À la fin de l’année dernière, le DOT a mis à jour sa page Activités d’intelligence artificielle pour refléter la manière dont il intègre déjà l’IA dans son flux de travail. Ils prétendent essayer de permettre « l’intégration sûre de l’IA dans le système de transport » et la qualifient de « technologie fondamentale dans de nombreux systèmes de conduite automatisée et systèmes d’avions sans pilote ». Ils espèrent également l’intégrer dans « les systèmes d’avions conventionnels ainsi que dans les opérations de gestion du trafic entre modes ».

Leur page d’activités examine également la manière dont ils prétendent vouloir adopter « les opérations internes, la recherche et les services destinés aux citoyens ». À cette fin, le DOT aurait « concentré les investissements sur l’application de l’IA » afin d’améliorer « l’efficience et l’efficacité des processus internes et de la recherche » pour des choses comme :

  • IA générative
  • traitement du langage naturel
  • vision par ordinateur
  • analyse prédictive basée sur l’apprentissage automatique

Quelle est la place des réglementations écrites sur l’IA dans tout cela ?

Dans un article pour ProPublica, Jesse Coburn a observé que l’avocat général du DOT, Gregory Zerzan, « semblait principalement intéressé par la quantité de réglementations que l’IA pouvait produire, et non par leur qualité ». Il a cité Zerzan disant : « Nous n’avons pas besoin d’une règle parfaite sur XYZ. Nous n’avons même pas besoin d’une très bonne règle sur XYZ », mais plutôt que « nous voulons assez bien ».

Si cela vous semble alarmant, vous n’êtes pas seul. Coburn rapporte que « ces développements ont alarmé certains au DOT ». Pour ceux qui ne connaissent pas l’ampleur de la sphère d’influence du DOT, Coburn explique que ses règles ont un impact sur « pratiquement toutes les facettes de la sécurité des transports ». Selon lui, leurs réglementations « maintiennent les avions dans le ciel, empêchent les gazoducs d’exploser et empêchent les trains de marchandises transportant des produits chimiques toxiques de déraper des rails ».
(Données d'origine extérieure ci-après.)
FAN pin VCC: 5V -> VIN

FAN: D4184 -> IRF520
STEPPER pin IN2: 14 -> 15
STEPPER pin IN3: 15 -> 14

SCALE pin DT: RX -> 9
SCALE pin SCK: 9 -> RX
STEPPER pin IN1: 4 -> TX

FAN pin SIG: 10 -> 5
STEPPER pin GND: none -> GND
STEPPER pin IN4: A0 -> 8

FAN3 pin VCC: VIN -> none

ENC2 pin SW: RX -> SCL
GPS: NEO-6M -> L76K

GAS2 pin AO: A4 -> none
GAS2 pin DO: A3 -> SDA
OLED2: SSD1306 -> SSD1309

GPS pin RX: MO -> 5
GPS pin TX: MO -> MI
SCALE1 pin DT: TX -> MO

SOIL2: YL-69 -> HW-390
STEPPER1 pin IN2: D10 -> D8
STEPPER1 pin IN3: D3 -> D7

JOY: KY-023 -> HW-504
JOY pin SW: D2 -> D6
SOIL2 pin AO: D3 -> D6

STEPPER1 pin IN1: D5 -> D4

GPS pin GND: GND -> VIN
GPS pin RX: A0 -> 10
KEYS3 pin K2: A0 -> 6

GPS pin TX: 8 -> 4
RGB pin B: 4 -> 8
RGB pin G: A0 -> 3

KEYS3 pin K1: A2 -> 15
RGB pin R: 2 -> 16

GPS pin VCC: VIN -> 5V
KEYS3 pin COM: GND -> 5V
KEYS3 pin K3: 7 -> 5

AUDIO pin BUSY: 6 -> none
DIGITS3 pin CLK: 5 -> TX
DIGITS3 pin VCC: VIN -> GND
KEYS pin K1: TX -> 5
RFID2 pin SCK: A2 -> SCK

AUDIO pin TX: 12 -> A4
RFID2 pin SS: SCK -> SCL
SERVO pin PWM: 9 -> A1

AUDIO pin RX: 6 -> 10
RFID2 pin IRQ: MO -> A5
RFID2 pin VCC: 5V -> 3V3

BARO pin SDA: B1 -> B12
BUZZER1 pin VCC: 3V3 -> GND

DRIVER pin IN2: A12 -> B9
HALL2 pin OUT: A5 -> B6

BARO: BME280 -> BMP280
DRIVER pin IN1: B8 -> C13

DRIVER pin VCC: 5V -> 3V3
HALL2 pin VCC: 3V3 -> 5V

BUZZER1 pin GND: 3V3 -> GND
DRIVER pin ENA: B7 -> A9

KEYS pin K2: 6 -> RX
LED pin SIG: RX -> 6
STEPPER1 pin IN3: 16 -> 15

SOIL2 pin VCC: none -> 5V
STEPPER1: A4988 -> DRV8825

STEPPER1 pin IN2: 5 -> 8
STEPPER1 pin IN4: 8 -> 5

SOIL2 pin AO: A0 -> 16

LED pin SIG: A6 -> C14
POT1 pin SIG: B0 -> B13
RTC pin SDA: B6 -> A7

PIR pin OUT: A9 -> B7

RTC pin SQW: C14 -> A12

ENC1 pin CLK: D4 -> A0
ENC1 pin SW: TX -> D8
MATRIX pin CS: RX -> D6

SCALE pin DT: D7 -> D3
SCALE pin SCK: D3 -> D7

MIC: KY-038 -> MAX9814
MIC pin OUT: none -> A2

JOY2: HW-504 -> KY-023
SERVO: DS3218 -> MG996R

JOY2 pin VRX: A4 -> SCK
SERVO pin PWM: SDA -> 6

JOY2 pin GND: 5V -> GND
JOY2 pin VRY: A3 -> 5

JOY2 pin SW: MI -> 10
Confier la création de ces réglementations à « une technologie naissante connue pour commettre des erreurs » semble absurde, mais selon Coburn, le DOT fait cela pour accélérer la mise en œuvre de nouvelles réglementations. Habituellement, la rédaction, la révision et la publication d’une réglementation peuvent prendre des mois, voire des années, explique-t-il. « Mais », dit-il, « avec la version DOT de Google Gemini, les employés pourraient générer une proposition de règle en quelques minutes, voire quelques secondes. »

Sources

  • Activités d’intelligence artificielle du US DOTDépartement américain des Transports, 2025.
  • Un gouvernement par l’IA ? L’administration Trump envisage de rédiger des réglementations utilisant l’intelligence artificielle, ProPublica, 2026.